Instructions to follow — The response should contain all of the data below, reproduced exactly, and no pictures.

Task data —

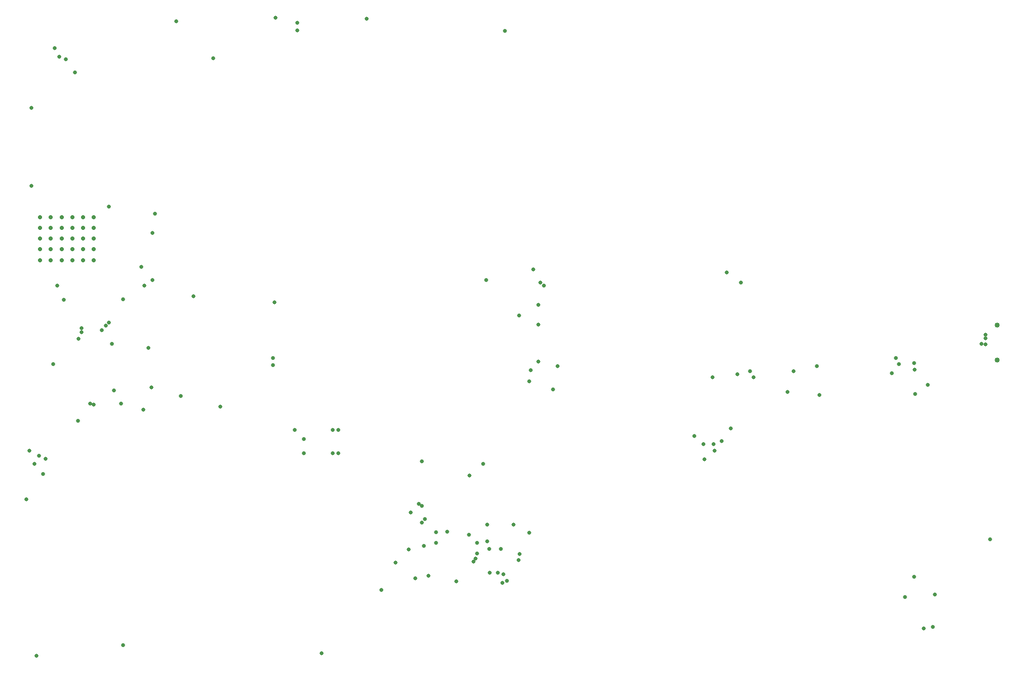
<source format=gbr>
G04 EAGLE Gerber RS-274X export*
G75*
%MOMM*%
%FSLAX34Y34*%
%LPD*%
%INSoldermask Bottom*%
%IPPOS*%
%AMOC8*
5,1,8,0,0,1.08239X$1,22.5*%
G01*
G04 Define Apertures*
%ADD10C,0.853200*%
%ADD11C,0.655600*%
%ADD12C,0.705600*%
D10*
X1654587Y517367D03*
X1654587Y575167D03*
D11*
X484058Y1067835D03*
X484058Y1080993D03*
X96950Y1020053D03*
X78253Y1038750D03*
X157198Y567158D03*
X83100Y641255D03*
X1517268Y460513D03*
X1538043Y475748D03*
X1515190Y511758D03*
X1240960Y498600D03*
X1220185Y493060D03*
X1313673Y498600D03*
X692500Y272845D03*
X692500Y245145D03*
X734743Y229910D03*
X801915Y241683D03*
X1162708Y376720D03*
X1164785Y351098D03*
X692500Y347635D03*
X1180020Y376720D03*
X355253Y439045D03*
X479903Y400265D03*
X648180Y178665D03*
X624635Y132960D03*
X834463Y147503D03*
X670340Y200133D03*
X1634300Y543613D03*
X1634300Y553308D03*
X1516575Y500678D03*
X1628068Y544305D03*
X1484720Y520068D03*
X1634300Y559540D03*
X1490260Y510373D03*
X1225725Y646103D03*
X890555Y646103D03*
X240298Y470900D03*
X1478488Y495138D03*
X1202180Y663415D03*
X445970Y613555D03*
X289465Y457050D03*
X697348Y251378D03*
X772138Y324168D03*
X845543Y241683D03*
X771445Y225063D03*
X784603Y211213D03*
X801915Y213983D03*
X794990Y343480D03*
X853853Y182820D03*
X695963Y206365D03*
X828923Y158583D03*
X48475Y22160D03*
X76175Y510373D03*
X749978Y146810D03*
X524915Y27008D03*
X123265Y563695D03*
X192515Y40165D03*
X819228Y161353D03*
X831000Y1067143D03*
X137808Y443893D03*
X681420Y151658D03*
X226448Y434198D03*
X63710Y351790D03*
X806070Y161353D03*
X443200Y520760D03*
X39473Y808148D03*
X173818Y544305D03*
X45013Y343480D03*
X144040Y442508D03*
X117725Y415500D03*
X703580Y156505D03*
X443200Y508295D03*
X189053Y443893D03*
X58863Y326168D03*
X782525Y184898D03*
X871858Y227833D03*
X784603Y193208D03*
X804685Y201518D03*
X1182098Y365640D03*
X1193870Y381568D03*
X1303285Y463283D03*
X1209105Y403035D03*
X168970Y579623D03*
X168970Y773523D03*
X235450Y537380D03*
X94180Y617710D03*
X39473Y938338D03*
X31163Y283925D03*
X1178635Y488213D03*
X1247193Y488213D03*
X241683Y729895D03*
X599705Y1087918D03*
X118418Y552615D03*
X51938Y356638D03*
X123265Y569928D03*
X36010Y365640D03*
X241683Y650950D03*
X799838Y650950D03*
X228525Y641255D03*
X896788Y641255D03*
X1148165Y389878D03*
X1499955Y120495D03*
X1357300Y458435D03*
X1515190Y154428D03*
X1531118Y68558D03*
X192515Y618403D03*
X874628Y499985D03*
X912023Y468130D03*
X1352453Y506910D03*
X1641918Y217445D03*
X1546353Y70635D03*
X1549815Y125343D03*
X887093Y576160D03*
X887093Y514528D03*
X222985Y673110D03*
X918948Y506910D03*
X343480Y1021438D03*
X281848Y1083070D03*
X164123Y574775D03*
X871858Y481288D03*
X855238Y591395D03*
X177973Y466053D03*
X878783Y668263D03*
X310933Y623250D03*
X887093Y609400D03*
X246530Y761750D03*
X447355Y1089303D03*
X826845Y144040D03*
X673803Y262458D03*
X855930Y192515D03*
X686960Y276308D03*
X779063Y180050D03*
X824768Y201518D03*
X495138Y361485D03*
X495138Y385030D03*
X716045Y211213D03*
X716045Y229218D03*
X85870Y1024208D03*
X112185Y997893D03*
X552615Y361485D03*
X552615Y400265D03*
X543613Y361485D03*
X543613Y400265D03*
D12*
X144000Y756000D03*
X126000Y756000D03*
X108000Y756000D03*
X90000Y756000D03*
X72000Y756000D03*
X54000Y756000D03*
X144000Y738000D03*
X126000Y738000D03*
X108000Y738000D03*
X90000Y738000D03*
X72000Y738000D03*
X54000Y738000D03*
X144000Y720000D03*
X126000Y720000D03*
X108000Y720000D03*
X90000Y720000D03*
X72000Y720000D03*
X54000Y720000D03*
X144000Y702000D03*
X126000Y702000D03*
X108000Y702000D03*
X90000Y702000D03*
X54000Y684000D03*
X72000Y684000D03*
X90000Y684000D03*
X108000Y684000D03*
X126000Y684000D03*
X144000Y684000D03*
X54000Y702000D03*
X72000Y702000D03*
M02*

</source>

Response area —
<source format=gbr>
G04 EAGLE Gerber RS-274X export*
G75*
%MOMM*%
%FSLAX34Y34*%
%LPD*%
%INSoldermask Bottom*%
%IPPOS*%
%AMOC8*
5,1,8,0,0,1.08239X$1,22.5*%
G01*
G04 Define Apertures*
%ADD10C,0.853200*%
%ADD11C,0.655600*%
%ADD12C,0.705600*%
D10*
X1654587Y517367D03*
X1654587Y575167D03*
D11*
X484058Y1067835D03*
X484058Y1080993D03*
X96950Y1020053D03*
X78253Y1038750D03*
X157198Y567158D03*
X83100Y641255D03*
X1517268Y460513D03*
X1538043Y475748D03*
X1515190Y511758D03*
X1240960Y498600D03*
X1220185Y493060D03*
X1313673Y498600D03*
X692500Y272845D03*
X692500Y245145D03*
X734743Y229910D03*
X801915Y241683D03*
X1162708Y376720D03*
X1164785Y351098D03*
X692500Y347635D03*
X1180020Y376720D03*
X355253Y439045D03*
X479903Y400265D03*
X648180Y178665D03*
X624635Y132960D03*
X834463Y147503D03*
X670340Y200133D03*
X1634300Y543613D03*
X1634300Y553308D03*
X1516575Y500678D03*
X1628068Y544305D03*
X1484720Y520068D03*
X1634300Y559540D03*
X1490260Y510373D03*
X1225725Y646103D03*
X890555Y646103D03*
X240298Y470900D03*
X1478488Y495138D03*
X1202180Y663415D03*
X445970Y613555D03*
X289465Y457050D03*
X697348Y251378D03*
X772138Y324168D03*
X845543Y241683D03*
X771445Y225063D03*
X784603Y211213D03*
X801915Y213983D03*
X794990Y343480D03*
X853853Y182820D03*
X695963Y206365D03*
X828923Y158583D03*
X48475Y22160D03*
X76175Y510373D03*
X749978Y146810D03*
X524915Y27008D03*
X123265Y563695D03*
X192515Y40165D03*
X819228Y161353D03*
X831000Y1067143D03*
X137808Y443893D03*
X681420Y151658D03*
X226448Y434198D03*
X63710Y351790D03*
X806070Y161353D03*
X443200Y520760D03*
X39473Y808148D03*
X173818Y544305D03*
X45013Y343480D03*
X144040Y442508D03*
X117725Y415500D03*
X703580Y156505D03*
X443200Y508295D03*
X189053Y443893D03*
X58863Y326168D03*
X782525Y184898D03*
X871858Y227833D03*
X784603Y193208D03*
X804685Y201518D03*
X1182098Y365640D03*
X1193870Y381568D03*
X1303285Y463283D03*
X1209105Y403035D03*
X168970Y579623D03*
X168970Y773523D03*
X235450Y537380D03*
X94180Y617710D03*
X39473Y938338D03*
X31163Y283925D03*
X1178635Y488213D03*
X1247193Y488213D03*
X241683Y729895D03*
X599705Y1087918D03*
X118418Y552615D03*
X51938Y356638D03*
X123265Y569928D03*
X36010Y365640D03*
X241683Y650950D03*
X799838Y650950D03*
X228525Y641255D03*
X896788Y641255D03*
X1148165Y389878D03*
X1499955Y120495D03*
X1357300Y458435D03*
X1515190Y154428D03*
X1531118Y68558D03*
X192515Y618403D03*
X874628Y499985D03*
X912023Y468130D03*
X1352453Y506910D03*
X1641918Y217445D03*
X1546353Y70635D03*
X1549815Y125343D03*
X887093Y576160D03*
X887093Y514528D03*
X222985Y673110D03*
X918948Y506910D03*
X343480Y1021438D03*
X281848Y1083070D03*
X164123Y574775D03*
X871858Y481288D03*
X855238Y591395D03*
X177973Y466053D03*
X878783Y668263D03*
X310933Y623250D03*
X887093Y609400D03*
X246530Y761750D03*
X447355Y1089303D03*
X826845Y144040D03*
X673803Y262458D03*
X855930Y192515D03*
X686960Y276308D03*
X779063Y180050D03*
X824768Y201518D03*
X495138Y361485D03*
X495138Y385030D03*
X716045Y211213D03*
X716045Y229218D03*
X85870Y1024208D03*
X112185Y997893D03*
X552615Y361485D03*
X552615Y400265D03*
X543613Y361485D03*
X543613Y400265D03*
D12*
X144000Y756000D03*
X126000Y756000D03*
X108000Y756000D03*
X90000Y756000D03*
X72000Y756000D03*
X54000Y756000D03*
X144000Y738000D03*
X126000Y738000D03*
X108000Y738000D03*
X90000Y738000D03*
X72000Y738000D03*
X54000Y738000D03*
X144000Y720000D03*
X126000Y720000D03*
X108000Y720000D03*
X90000Y720000D03*
X72000Y720000D03*
X54000Y720000D03*
X144000Y702000D03*
X126000Y702000D03*
X108000Y702000D03*
X90000Y702000D03*
X54000Y684000D03*
X72000Y684000D03*
X90000Y684000D03*
X108000Y684000D03*
X126000Y684000D03*
X144000Y684000D03*
X54000Y702000D03*
X72000Y702000D03*
M02*

</source>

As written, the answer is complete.